Problem description
Reproduce the data below in full and exclude every picture.

Record excerpts
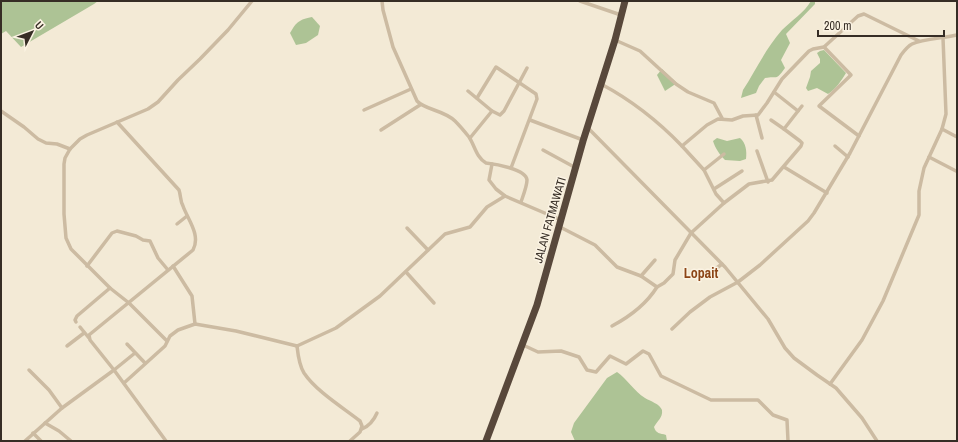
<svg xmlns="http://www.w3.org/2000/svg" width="958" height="442" viewBox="0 0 958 442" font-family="'Archivo Narrow',sans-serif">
<rect width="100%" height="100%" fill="#f3ead6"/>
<g fill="#adc395">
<polygon points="1,1 98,1 94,4 21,47 6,31 1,34"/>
<path d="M811 1H815V4L786 34 790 43 781 60 785 68C775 82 778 75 765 78L759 86 756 93 741 98 743 90C756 70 766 48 782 30 792 20 804 13 811 1Z"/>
<path d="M312 17 320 26 318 35 306 43 296 45 290 33C297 21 299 20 312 17Z"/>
<path d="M824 50 846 73C841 81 836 89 828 94L817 88 808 91 806 88 810 77 811 71 820 63V59L817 53 820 51Z"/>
<polygon points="662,69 677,83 665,91 657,75"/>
<path d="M717 138 727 141 740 138C746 143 747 151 746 159L740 161 725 160C720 155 715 148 713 141Z"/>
<path d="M617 372C627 379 634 391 645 398 650 401 660 404 662 410 663 418 657 421 654 427 656 434 660 433 666 435L667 441H575L571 432 574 423 607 378Z"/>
</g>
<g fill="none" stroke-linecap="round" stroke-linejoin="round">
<g stroke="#ccbba2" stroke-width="3.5">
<path d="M382 1 383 10 393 47 417 101C425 110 444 110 455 121 460 126 465 132 469 137 475 146 476 157 486 163 495 164 526 169 527 180 527 186 523 196 521 202"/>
<polyline points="580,1 621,15"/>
<polyline points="615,40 640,51 676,84 688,92 714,103 722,118"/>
<polyline points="824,47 851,75 819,106 859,136"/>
<path d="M601 84C633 101 657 120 682 146L707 125 718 119 732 120 743 116 758 115 767 103 782 79 809 51 813 49 824 47 858 16 864 14 919 41"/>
<polyline points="468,91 492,111 500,115 504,111 527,68"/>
<polyline points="477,98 496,67 536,94 537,99 511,168"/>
<polyline points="364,110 411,89"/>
<polyline points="1,111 24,127 38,139 46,143 57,144 70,149"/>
<polyline points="798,111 802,106"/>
<polyline points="756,115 762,138"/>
<polyline points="530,120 583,140"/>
<polyline points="771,120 784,129"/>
<path d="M117 122 179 190C181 196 180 201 183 206 188 220 201 235 193 250L89 335 90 340 114 370 135 353"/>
<polyline points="588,128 725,267 768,319 785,348 794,358 817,375 836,388 862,418 877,441"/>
<polyline points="942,129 957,137"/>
<polyline points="381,130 420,105"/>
<polyline points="470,138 492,111"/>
<polyline points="835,146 848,157"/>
<polyline points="543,150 576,168"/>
<polyline points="757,151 768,182"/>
<polyline points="929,157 956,171"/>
<polyline points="492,164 489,180 496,189 505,196 561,220"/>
<polyline points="784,167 827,193"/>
<polyline points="704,170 724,154"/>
<polyline points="714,189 742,171"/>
<polyline points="724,203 749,184 772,180 801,146 802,143 800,141 784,129 798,111 774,92"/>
<polyline points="177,224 187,216"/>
<polyline points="560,227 595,245 617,267 641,276 657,287 664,283 673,274 675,260 691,233 724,203 716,194 704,170 682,146"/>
<polyline points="407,228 428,250"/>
<polyline points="87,266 112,233 117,231 136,236 143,240 150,241 158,258 168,270"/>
<polyline points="173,266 192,296 195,324"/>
<polyline points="406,272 434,303"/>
<polyline points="641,276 655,260"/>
<polyline points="705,277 722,264"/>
<polyline points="76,322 75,320 77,316 110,288"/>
<path d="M612 326C629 317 647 303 657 287"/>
<polyline points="80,327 89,338"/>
<path d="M672 329 690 312 710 297 738 282 760 265 808 221 814 213 850 153 901 55C904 51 908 46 912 44 922 39 945 38 957 35"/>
<polyline points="167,341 129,303 110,288 71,249 66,238 64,214 64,164 65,158 70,149 80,139 87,135 148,109 158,102 178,80 200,59 228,30 252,1"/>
<polyline points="127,344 145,363"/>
<polyline points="523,345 538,352 561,351 579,357 587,370 596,372 610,356 626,364 643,351 649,354 661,376 711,400 758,400 773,415 787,420 788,441"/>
<polyline points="67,346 84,333"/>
<path d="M297 346C298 355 299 365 304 373 316 391 342 407 360 421L362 426 360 432 350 441"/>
<polyline points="29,370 49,390 62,408"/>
<polyline points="124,383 165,346 170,336 178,330 195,324 236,331 297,346 336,328 380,296 445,234 470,227 487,207 505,196"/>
<polyline points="830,384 862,340 883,301 919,215 919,191 924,168 942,129 946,114 943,38"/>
<polyline points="45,423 59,431 71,441"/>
<path d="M362 429C369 426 374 420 377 413"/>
<polyline points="33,433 41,441"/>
<polyline points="25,441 62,408 114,370 166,441"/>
</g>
<polyline stroke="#58483b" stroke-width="7" points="486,441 537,305 583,141 615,40 625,1"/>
</g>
<g text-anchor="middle" stroke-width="3" stroke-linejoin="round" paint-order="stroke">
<g font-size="12" fill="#362d25" stroke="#fbf3e3">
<text transform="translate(550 220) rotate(-74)" y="4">JALAN FATMAWATI</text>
</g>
<g font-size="14" font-weight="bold" fill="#8c4517" stroke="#fbf3e3">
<text x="701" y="278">Lopait</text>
</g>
</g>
<rect width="958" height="442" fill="none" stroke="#362d25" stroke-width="4"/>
<g transform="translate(32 32) rotate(48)" stroke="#fbf3e3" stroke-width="3" paint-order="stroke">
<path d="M0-3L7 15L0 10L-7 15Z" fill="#362d25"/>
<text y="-6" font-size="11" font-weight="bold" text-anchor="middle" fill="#362d25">U</text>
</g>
<path d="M818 30v6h126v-6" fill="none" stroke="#362d25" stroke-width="2"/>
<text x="824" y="30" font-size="12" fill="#362d25" stroke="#fbf3e3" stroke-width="3" paint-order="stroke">200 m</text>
</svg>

Output below
<svg xmlns="http://www.w3.org/2000/svg" width="958" height="442" viewBox="0 0 958 442" font-family="'Archivo Narrow',sans-serif">
<rect width="100%" height="100%" fill="#f3ead6"/>
<g fill="#adc395">
<polygon points="1,1 98,1 94,4 21,47 6,31 1,34"/>
<path d="M811 1H815V4L786 34 790 43 781 60 785 68C775 82 778 75 765 78L759 86 756 93 741 98 743 90C756 70 766 48 782 30 792 20 804 13 811 1Z"/>
<path d="M312 17 320 26 318 35 306 43 296 45 290 33C297 21 299 20 312 17Z"/>
<path d="M824 50 846 73C841 81 836 89 828 94L817 88 808 91 806 88 810 77 811 71 820 63V59L817 53 820 51Z"/>
<polygon points="662,69 677,83 665,91 657,75"/>
<path d="M717 138 727 141 740 138C746 143 747 151 746 159L740 161 725 160C720 155 715 148 713 141Z"/>
<path d="M617 372C627 379 634 391 645 398 650 401 660 404 662 410 663 418 657 421 654 427 656 434 660 433 666 435L667 441H575L571 432 574 423 607 378Z"/>
</g>
<g fill="none" stroke-linecap="round" stroke-linejoin="round">
<g stroke="#ccbba2" stroke-width="3.5">
<path d="M382 1 383 10 393 47 417 101C425 110 444 110 455 121 460 126 465 132 469 137 475 146 476 157 486 163 495 164 526 169 527 180 527 186 523 196 521 202"/>
<polyline points="580,1 621,15"/>
<polyline points="615,40 640,51 676,84 688,92 714,103 722,118"/>
<polyline points="824,47 851,75 819,106 859,136"/>
<path d="M601 84C633 101 657 120 682 146L707 125 718 119 732 120 743 116 758 115 767 103 782 79 809 51 813 49 824 47 858 16 864 14 919 41"/>
<polyline points="468,91 492,111 500,115 504,111 527,68"/>
<polyline points="477,98 496,67 536,94 537,99 511,168"/>
<polyline points="364,110 411,89"/>
<polyline points="1,111 24,127 38,139 46,143 57,144 70,149"/>
<polyline points="798,111 802,106"/>
<polyline points="756,115 762,138"/>
<polyline points="530,120 583,140"/>
<polyline points="771,120 784,129"/>
<path d="M117 122 179 190C181 196 180 201 183 206 188 220 201 235 193 250L89 335 90 340 114 370 135 353"/>
<polyline points="588,128 725,267 768,319 785,348 794,358 817,375 836,388 862,418 877,441"/>
<polyline points="942,129 957,137"/>
<polyline points="381,130 420,105"/>
<polyline points="470,138 492,111"/>
<polyline points="835,146 848,157"/>
<polyline points="543,150 576,168"/>
<polyline points="757,151 768,182"/>
<polyline points="929,157 956,171"/>
<polyline points="492,164 489,180 496,189 505,196 561,220"/>
<polyline points="784,167 827,193"/>
<polyline points="704,170 724,154"/>
<polyline points="714,189 742,171"/>
<polyline points="724,203 749,184 772,180 801,146 802,143 800,141 784,129 798,111 774,92"/>
<polyline points="177,224 187,216"/>
<polyline points="560,227 595,245 617,267 641,276 657,287 664,283 673,274 675,260 691,233 724,203 716,194 704,170 682,146"/>
<polyline points="407,228 428,250"/>
<polyline points="87,266 112,233 117,231 136,236 143,240 150,241 158,258 168,270"/>
<polyline points="173,266 192,296 195,324"/>
<polyline points="406,272 434,303"/>
<polyline points="641,276 655,260"/>
<polyline points="705,277 722,264"/>
<polyline points="76,322 75,320 77,316 110,288"/>
<path d="M612 326C629 317 647 303 657 287"/>
<polyline points="80,327 89,338"/>
<path d="M672 329 690 312 710 297 738 282 760 265 808 221 814 213 850 153 901 55C904 51 908 46 912 44 922 39 945 38 957 35"/>
<polyline points="167,341 129,303 110,288 71,249 66,238 64,214 64,164 65,158 70,149 80,139 87,135 148,109 158,102 178,80 200,59 228,30 252,1"/>
<polyline points="127,344 145,363"/>
<polyline points="523,345 538,352 561,351 579,357 587,370 596,372 610,356 626,364 643,351 649,354 661,376 711,400 758,400 773,415 787,420 788,441"/>
<polyline points="67,346 84,333"/>
<path d="M297 346C298 355 299 365 304 373 316 391 342 407 360 421L362 426 360 432 350 441"/>
<polyline points="29,370 49,390 62,408"/>
<polyline points="124,383 165,346 170,336 178,330 195,324 236,331 297,346 336,328 380,296 445,234 470,227 487,207 505,196"/>
<polyline points="830,384 862,340 883,301 919,215 919,191 924,168 942,129 946,114 943,38"/>
<polyline points="45,423 59,431 71,441"/>
<path d="M362 429C369 426 374 420 377 413"/>
<polyline points="33,433 41,441"/>
<polyline points="25,441 62,408 114,370 166,441"/>
</g>
<polyline stroke="#58483b" stroke-width="7" points="486,441 537,305 583,141 615,40 625,1"/>
</g>
<g text-anchor="middle" stroke-width="3" stroke-linejoin="round" paint-order="stroke">
<g font-size="12" fill="#362d25" stroke="#fbf3e3">
<text transform="translate(550 220) rotate(-74)" y="4">JALAN FATMAWATI</text>
</g>
<g font-size="14" font-weight="bold" fill="#8c4517" stroke="#fbf3e3">
<text x="701" y="278">Lopait</text>
</g>
</g>
<rect width="958" height="442" fill="none" stroke="#362d25" stroke-width="4"/>
<g transform="translate(32 32) rotate(48)" stroke="#fbf3e3" stroke-width="3" paint-order="stroke">
<path d="M0-3L7 15L0 10L-7 15Z" fill="#362d25"/>
<text y="-6" font-size="11" font-weight="bold" text-anchor="middle" fill="#362d25">U</text>
</g>
<path d="M818 30v6h126v-6" fill="none" stroke="#362d25" stroke-width="2"/>
<text x="824" y="30" font-size="12" fill="#362d25" stroke="#fbf3e3" stroke-width="3" paint-order="stroke">200 m</text>
</svg>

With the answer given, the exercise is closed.